I feel too depleted to rise to her bait. It’s over. Decided. I will be nearly forty years old before I see freedom again. If I ever do. 

She brushes off her skirt and stands, towering over me. I stare at her as she preens herself. If I ever lay eyes on her again, she’ll be fifty-five. The blond in her hair will be flecked with silver. The supple skin of her painted face will turn wrinkly. 

How will I look? Those that survive the camps (the lucky 5%) age more rapidly. At least that’s what I always hear from drips and drabs of gossip at the factory. 

She starts for the door, then pauses, hand still on the handle. Her blue eyes sparkle with malice as she looks back at me. “Was it worth it?” 

“Go to hell.”

She makes a low noise of amusement, slips out the door, and vanishes out of my life forever. 

—————————————————————————

“Give it a few weeks and you’ll start to hate him.” 

Anna told us new girls this on our first day. She is the oldest prisoner in the female barracks. She says she’s thirty-seven, but she looks nearly sixty. She was sentenced to this camp three years ago after they discovered her living with her “husband” in the attic of an old convenience store. Marriages have been banned for years but they considered themselves man and wife anyway. 

“Dumbest thing I ever did,” she says with a vacant look in her cloudy green eyes. 

After fourteen hours of backbreaking labor, I almost believe her. 

Everyday is one hundred years and barely an hour at the same time. I lay awake at night in pitch blackness, knuckles bleeding as my barrack mates hack and swear and cry. No one talks to each other. We’re too absorbed in our own misery and far too exhausted. 
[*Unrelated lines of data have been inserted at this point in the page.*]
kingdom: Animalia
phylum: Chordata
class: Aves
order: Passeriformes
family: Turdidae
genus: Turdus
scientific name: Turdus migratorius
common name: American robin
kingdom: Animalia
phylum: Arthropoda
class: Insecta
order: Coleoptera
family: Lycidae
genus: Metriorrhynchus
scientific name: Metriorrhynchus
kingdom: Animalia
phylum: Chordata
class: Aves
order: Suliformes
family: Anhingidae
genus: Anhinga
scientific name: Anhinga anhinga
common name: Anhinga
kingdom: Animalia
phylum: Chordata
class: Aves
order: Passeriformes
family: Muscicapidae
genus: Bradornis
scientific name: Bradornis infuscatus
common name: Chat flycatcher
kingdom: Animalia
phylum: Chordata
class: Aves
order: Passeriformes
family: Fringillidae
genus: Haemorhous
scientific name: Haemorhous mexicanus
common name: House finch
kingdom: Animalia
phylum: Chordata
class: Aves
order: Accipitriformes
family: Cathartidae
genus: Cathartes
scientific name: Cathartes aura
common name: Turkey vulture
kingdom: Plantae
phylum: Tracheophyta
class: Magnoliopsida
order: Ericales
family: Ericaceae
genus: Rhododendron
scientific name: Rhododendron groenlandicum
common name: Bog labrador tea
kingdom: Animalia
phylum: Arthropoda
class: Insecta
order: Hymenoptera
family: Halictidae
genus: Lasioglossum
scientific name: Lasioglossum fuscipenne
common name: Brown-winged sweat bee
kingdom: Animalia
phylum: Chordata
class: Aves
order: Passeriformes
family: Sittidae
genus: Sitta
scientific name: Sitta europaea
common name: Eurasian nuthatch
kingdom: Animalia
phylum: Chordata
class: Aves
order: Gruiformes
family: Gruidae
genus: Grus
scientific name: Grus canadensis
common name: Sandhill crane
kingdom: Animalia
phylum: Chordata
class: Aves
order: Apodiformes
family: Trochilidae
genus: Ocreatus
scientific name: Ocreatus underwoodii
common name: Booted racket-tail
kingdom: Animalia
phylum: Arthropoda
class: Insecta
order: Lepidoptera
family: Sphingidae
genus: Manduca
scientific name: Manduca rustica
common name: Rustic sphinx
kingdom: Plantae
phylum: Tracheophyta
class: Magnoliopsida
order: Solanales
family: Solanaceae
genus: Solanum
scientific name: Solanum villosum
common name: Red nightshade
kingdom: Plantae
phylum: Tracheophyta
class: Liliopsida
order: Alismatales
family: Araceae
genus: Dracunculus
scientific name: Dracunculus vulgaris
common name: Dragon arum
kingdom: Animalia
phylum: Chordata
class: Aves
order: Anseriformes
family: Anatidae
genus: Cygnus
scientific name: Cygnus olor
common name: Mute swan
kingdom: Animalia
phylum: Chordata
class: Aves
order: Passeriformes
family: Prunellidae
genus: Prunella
My stomach rumbles and I’m so hungry I think I could pick the straw from my mattress and eat it like a horse. Instead, I shut my eyes and the face of my reptilian lawyer comes to me unbidden. Her words peck at me like the beak of a carrion bird. Was it worth it? Was it worth it? 

I shudder so violently it rattles my bones. The barracks have little insolation against the formidable cold outside. We aren’t given blankets here, only the clothes on our back for warmth. 

Was it worth it? 

I swallow the dryness in my throat and I focus so hard my head and chest begin to ache. I picture my body nestled against him, his heat leeching off onto me. I feel his breath on the back of my neck. His scent is strong in my nostrils and my insides coil with something more than lust. I feel us both detach from the four poster room as though we are floating in another realm. Another existence in which nothing else matters. 

Was it worth it? 

I tuck my arms around my middle, pretending they are his.